Your natural inclination is to protect your kids from pain or any kind of suffering. Sometimes you might shield them from the truth. But when a spouse has been diagnosed with terminal illness, protecting the kids means openly discussing the difficult issue of death. And recognizing how they will be affected by the loss of one parent.
How is this crisis affecting them?
A terminal illness in the family triggers insecurity, fear, guilt, and anger in children. These emotions are on top of the overwhelming sadness and anxiety this trying time will bring.
Some children may blame themselves for mom’s sickness and their family’s suffering. They may fall into deep sadness and, in some cases, depression.
Children will sense that something has changed, even if you don’t tell them. And when, for example, auntie instead of mom or dad, begins to pick them up from school, they could worry that something is wrong. Maybe they did something bad and mom doesn’t care for them as much.
As more changes are introduced because mom is already receiving end-of-life care, they may anticipate more uncomfortable changes with fear.
One of the worst things you can do is to keep your children in the dark. Not understanding why all these is happening will make them more prone to fear, worry, and guilt. Most children are imaginative, and they may come up with beliefs that are more upsetting than reality in the absence of truth.
How to carry your children through
When you tell them, prepare the right words and analogies, be honest, and say just enough. If needed, ask hospice care practitioners for advice on how to speak to children about terminal illness.
Your kids may have lots of questions, which they may have difficulty expressing. When you don’t know the answers, it’s OK to say so. But tell them you will get the answers. Have honest conversations where they can express their thoughts and feelings.
Activities like team sports, arts, or writing could help kids release pent up emotions. For younger children, communicating through doodling, pictures, and toys may work better than adult-like conversations.

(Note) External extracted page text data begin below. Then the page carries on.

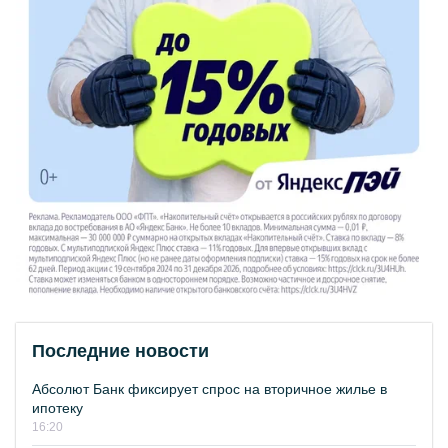
Последние новости
Абсолют Банк фиксирует спрос на вторичное жилье в
ипотеку
16:20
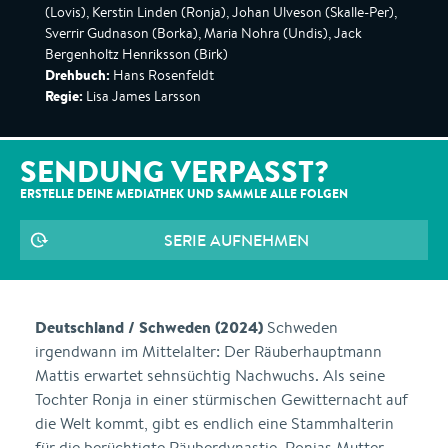
(Lovis), Kerstin Linden (Ronja), Johan Ulveson (Skalle-Per),
Sverrir Gudnason (Borka), Maria Nohra (Undis), Jack
Bergenholtz Henriksson (Birk)
Drehbuch:
Hans Rosenfeldt
Regie:
Lisa James Larsson
SENDUNG VERPASST?
ERSTELLE DEINE MEDIATHEK UND SAMMLE ALLE
FOLGEN
SERIE AUFNEHMEN
Deutschland / Schweden (2024)
Schweden
irgendwann im Mittelalter: Der Räuberhauptmann
Mattis erwartet sehnsüchtig Nachwuchs. Als seine
Tochter Ronja in einer stürmischen Gewitternacht auf
die Welt kommt, gibt es endlich eine Stammhalterin
für die berüchtigte Räuberdynastie. Ronjas Mutter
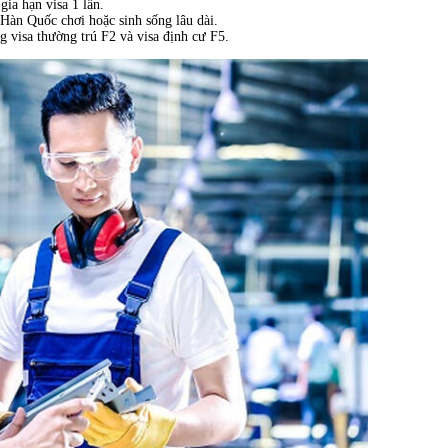
ia hạn visa 1 lần.
Hàn Quốc chơi hoặc sinh sống lâu dài.
g visa thường trú F2 và visa định cư F5.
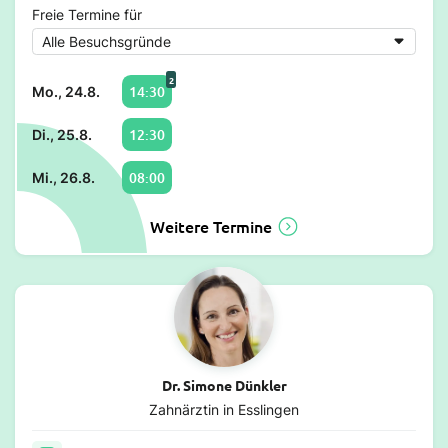
Freie Termine für
2
14:30
Mo., 24.8.
12:30
Di., 25.8.
08:00
Mi., 26.8.
Weitere Termine
Dr. Simone Dünkler
Zahnärztin in Esslingen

Because some children blame themselves when something bad happens, assure your kid that mom’s illness is not their fault. Also, too many changes in routine create a sense of instability and insecurity. So try to stick to normal routines as much as possible.
Your kids need to know and feel how much you love them. Never forget to spend time with them. Have video calls if you’re far away. If they’re allowed to, don’t be afraid to let your child visit in the hospital and cuddle with mommy and daddy. Ask family for help when the kids need to be looked after and you need to spend time at the hospice or hospital.
Communicate hope instead of fear. Tell them that whatever happens, they will remain loved and cared for. If they’re old enough, get them involved. Let them know how they can help care for mom. Let them know that you can win this battle by going through it together as a family.
Terminal illness is disruptive and heartbreaking for everyone. But it’s also an opportunity to develop resilience and strength, even among your little ones. If you will listen well, be honest, emotionally present, and make them feel secure and loved throughout, you can come out of this difficult time as a family.